VANCOUVER, WA - The U.S. Air Force is confirming one of the crew members who died in a helicopter crash in England had been from Washington state.

The Air Force says Capt. Christopher S. Stover and Capt. Sean M. Ruane had been piloting the plane, along with Tech. Sgt. Dale E. Mathews, and SSgt Afton M. Ponce.

Stover was from Vancouver, Washington. His parents, who live in Vancouver, say their son graduated from Evergreen High School in 2004. They say he had been serving a three-year deployment in England, after having served in Iraq and Afghanistan. He was married in November of 2012, his wife lives in England.

Police in Norfolk still don't know what caused the crash.

The Pave Hawk helicopter slammed into the eastern coast during a low-level training mission Tuesday evening. Teams combing the marshes have been hampered by bullets scattered across the scene and have not yet recovered the crew's remains, but they hope to do so Thursday.

"We have currently cordoned off about 400 square meters of the marshland area," said Chief Superintendent Bob Scully of Norfolk Police. "The crash site itself I would describe as an area of debris on difficult terrain on the marsh."
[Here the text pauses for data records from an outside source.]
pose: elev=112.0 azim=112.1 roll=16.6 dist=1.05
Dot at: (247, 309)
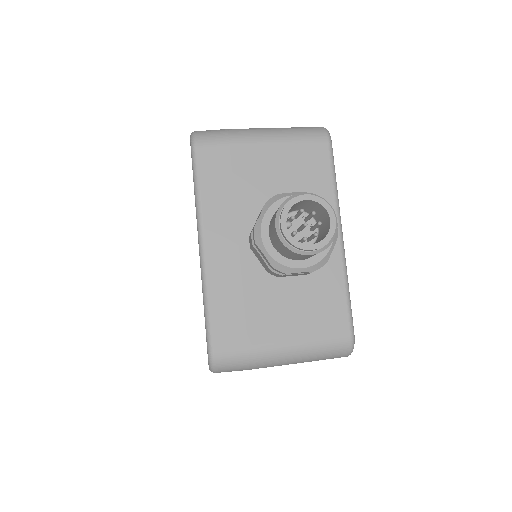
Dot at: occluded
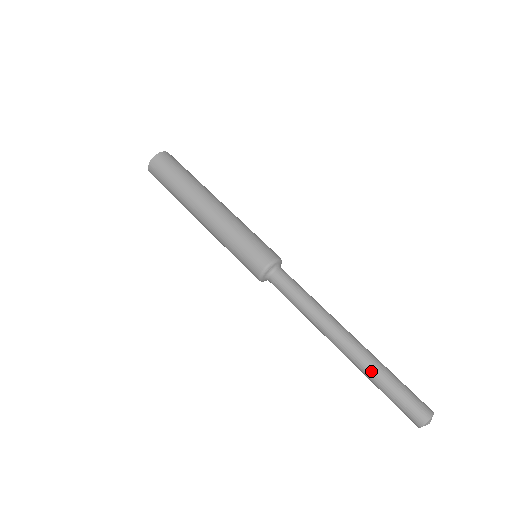
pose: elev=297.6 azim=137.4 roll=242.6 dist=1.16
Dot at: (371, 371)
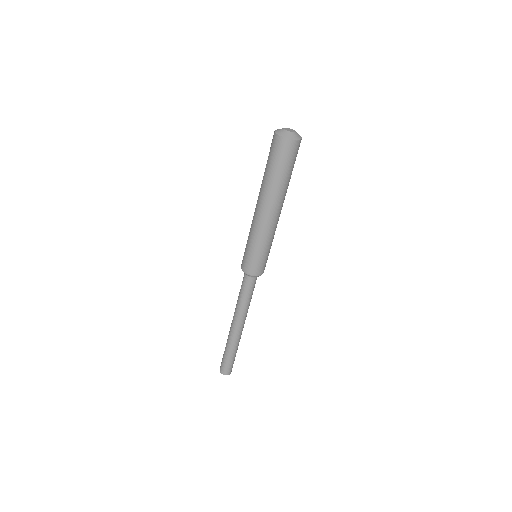
Dot at: (232, 347)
Local authorities are carrying out a daylight investigation, and the bodies will be removed afterward. The aircraft was assigned to the 48th Fighter Wing.

The Pave Hawk copter assigned to the 48th Fighter Wing was based at the Royal Air Force station in Lakenheath. It was flying low at the time of the crash.

Pave Hawks are a modified version of the better-known Black Hawks. They're mostly used for combat search-and-rescue missions, mainly to recover downed air crew members or other personnel during war and other hostile situations. They typically practice flying low and fast, often at altitudes of hundreds, rather than thousands, of feet.

The choppers are highly regarded and have no known safety issues, said Peter Felstead, the editor of IHS Jane's Defence Weekly.

"It's very difficult to know if there is a mechanical problem or something other than that," he said, adding the flooded marshes will complicate the recovery of debris. The helicopter plummeted into the Norfolk Wildlife Trust Cley Marshes Nature Reserve. 

The aircraft was based at the nearby Royal Air Force station in Lakenheath. Britain's Met Office says nearby Weybourne reported wind gusts of 36 mph (58 kph) at the time of the crash, though sustained winds were weaker. The area near the site has flooded twice.

"We are having very bad weather at the moment," Felstead said. "If you are in a helicopter and you are flying quite low, if anything does go wrong there's less chance to correct it."

Pave Hawks have been deployed in numerous missions, including to Japan in the wake of the tsunami in 2011 and to the southern United States after Hurricane Katrina in 2005. They also support military operations in Afghanistan, Iraq and Libya.